DESCRIPTION OF THE TASK: Please transcribe the lines of the items below, from the line with "scientific name: Filipendula ulmaria" up to and including the final line of the items.

*** DATA LISTING ***

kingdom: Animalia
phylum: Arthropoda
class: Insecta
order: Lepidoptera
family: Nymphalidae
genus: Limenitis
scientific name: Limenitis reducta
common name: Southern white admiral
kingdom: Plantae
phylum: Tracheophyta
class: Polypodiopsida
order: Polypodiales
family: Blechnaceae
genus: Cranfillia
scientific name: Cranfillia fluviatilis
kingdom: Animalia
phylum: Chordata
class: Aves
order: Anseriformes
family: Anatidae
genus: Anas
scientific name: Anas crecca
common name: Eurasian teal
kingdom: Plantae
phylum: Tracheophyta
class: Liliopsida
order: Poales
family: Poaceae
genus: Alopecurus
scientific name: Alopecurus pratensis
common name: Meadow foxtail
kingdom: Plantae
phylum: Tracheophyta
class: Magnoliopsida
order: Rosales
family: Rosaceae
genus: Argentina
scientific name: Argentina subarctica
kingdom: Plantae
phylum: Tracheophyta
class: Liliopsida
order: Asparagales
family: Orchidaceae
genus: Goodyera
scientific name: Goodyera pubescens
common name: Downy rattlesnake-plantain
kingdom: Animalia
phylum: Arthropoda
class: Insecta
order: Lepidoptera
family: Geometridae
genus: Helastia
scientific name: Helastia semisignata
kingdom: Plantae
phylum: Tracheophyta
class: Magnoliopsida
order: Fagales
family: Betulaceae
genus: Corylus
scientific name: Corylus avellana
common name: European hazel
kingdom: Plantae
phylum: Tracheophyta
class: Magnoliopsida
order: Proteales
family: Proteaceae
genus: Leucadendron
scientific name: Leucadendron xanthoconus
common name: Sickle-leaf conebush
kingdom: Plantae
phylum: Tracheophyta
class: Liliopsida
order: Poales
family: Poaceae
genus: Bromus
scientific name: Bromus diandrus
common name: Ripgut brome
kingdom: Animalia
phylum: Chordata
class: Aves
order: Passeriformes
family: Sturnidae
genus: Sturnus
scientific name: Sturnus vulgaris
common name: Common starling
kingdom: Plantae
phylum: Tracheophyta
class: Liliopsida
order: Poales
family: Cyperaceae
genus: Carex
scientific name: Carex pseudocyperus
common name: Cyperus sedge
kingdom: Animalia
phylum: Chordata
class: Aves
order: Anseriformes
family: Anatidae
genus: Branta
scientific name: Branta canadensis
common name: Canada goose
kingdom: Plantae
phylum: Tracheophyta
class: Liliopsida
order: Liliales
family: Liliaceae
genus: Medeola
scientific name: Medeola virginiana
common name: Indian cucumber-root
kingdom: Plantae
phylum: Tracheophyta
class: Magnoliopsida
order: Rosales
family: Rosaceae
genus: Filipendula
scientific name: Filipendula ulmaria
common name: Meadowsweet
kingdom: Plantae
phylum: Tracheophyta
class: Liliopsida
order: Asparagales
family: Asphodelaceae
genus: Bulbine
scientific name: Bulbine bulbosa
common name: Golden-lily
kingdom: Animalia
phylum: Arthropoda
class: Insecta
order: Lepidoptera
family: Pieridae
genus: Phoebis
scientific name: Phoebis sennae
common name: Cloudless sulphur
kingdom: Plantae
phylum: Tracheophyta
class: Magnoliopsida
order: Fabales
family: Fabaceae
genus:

***

RESULT OF THIS TASK:
scientific name: Filipendula ulmaria
common name: Meadowsweet
kingdom: Plantae
phylum: Tracheophyta
class: Liliopsida
order: Asparagales
family: Asphodelaceae
genus: Bulbine
scientific name: Bulbine bulbosa
common name: Golden-lily
kingdom: Animalia
phylum: Arthropoda
class: Insecta
order: Lepidoptera
family: Pieridae
genus: Phoebis
scientific name: Phoebis sennae
common name: Cloudless sulphur
kingdom: Plantae
phylum: Tracheophyta
class: Magnoliopsida
order: Fabales
family: Fabaceae
genus:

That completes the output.